To meet Tier 4 Final and Stage IV emissions regulations, John Deere, Waterloo, IA, has developed an integrated emissions control system which incorporates cooled exhaust gas recirculation (EGR) and selective catalytic reduction (SCR) technologies.
The integrated emissions control system will typically integrate cooled EGR, a diesel oxidation catalyst (DOC), diesel particulate filter (DPF), SCR system and other emissions control components. Geoff Stigler, Manager of Worldwide Marketing for John Deere Power Systems, says the company chose to use both EGR and SCR because of the fluid economy and performance benefits, as well as emissions reduction capabilities, the combined systems provide. He says that with just SCR, a lot of diesel exhaust fluid (DEF) is used due to the majority of the nitrogen oxides (NOx) being cleaned up in the aftertreatment system. “You’re essentially attempting a 95% plus NOx reduction with the SCR catalyst if you don’t have cooled EGR,” says Stigler. “That requires a high DEF dosing rate.” Stigler notes that some Tier 4 Interim (Tier 4I) SCR systems use 6 to 9% DEF compared to fuel burn, and that percentage will increase for Tier 4 Final (Tier 4F).
Using cooled EGR in conjunction with SCR, however, enables John Deere’s emissions system to use less DEF and thus improve fluid economy and transient performance. Because NOx is first reduced via the cooled EGR portion of the system, the SCR catalyst has less NOx to clean up in the aftertreatment system. Stigler says the integrated emissions control system will use 1 to 3% DEF. “Our system is optimized to the point where we truly are confident it will use less DEF,” says John Piasecki, Director of Marketing, Sales and Customer Support for John Deere Power Systems, “and balances all of the technologies for effective and efficient NOx and particulate control.”
Piasecki says the company has followed a building-block strategy by adopting the best available technologies to meet each regulatory tier through Tier 4F. “We all knew where the emissions regulations were going for Tier 4F,” he says. “We started with a basic Tier 2 engine platform, and then laid out a long term plan on how we were going to get to Tier 4F over a series of emissions tiers.”

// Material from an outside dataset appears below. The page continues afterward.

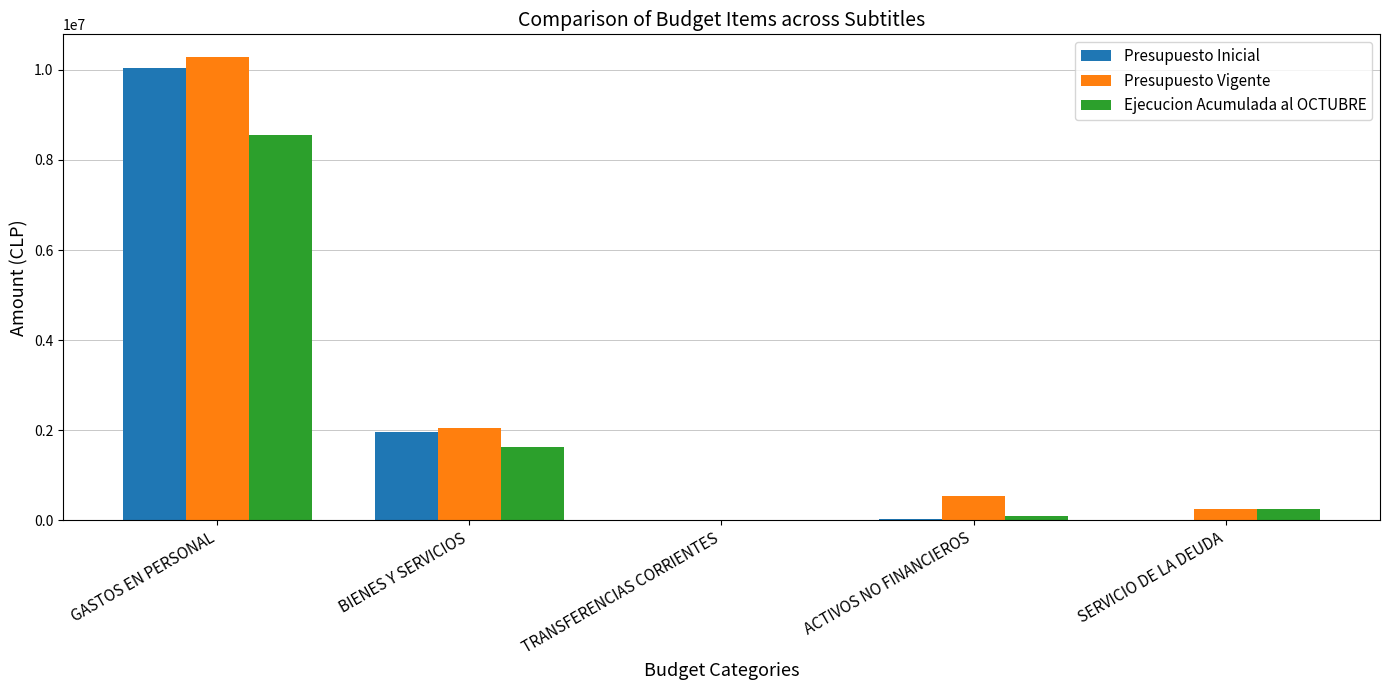

What is the highest value of the Presupuesto Vigente series?

10275224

With the introduction of each new tier level, he says the company built upon the engine technologies it already had to offer further improvements. Piasecki says adding electronics and cooled EGR with a variable-geometry turbocharger (VGT) to its Tier 2 engine platform, as well as improving combustion and fuel injection, enabled John Deere to create a Tier 3 engine that met emissions regulations while also maintaining performance, durability and power density for customers. For Tier 4I, the company started with its Tier 3 engine and made further combustion and fuel injection improvements. A DPF was added to the cooled EGR and VGT system, which was validated during the previous engine design and thus carried over to the Tier 4I engine. John Deere chose not to use SCR for Tier 4I because the company did not feel the technology was proven for off-highway applications yet, and the infrastructure for DEF was still lacking. “Our plan was to introduce SCR when we needed to introduce it,” says Piasecki. “We always knew SCR was a very effective NOx reducing technology, but we always targeted it for Tier 4F,” he says.

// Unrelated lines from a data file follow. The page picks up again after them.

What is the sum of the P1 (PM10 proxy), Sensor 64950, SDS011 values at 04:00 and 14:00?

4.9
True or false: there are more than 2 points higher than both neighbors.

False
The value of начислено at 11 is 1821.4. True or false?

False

Again, using a previous tier engine for its base, John Deere added SCR to the cooled EGR and DPF system as well as made combustion and fuel injection changes to create its Tier 4F engine. Stigler says oil level sensors and fuel condition sensors are also being added to the engine, along with a higher pressure fuel system that will provide lower fuel consumption. There will be changes to the cooled EGR system, as well, he says, “that allow us to balance and optimize emissions control and focus on delivering performance to the end user.”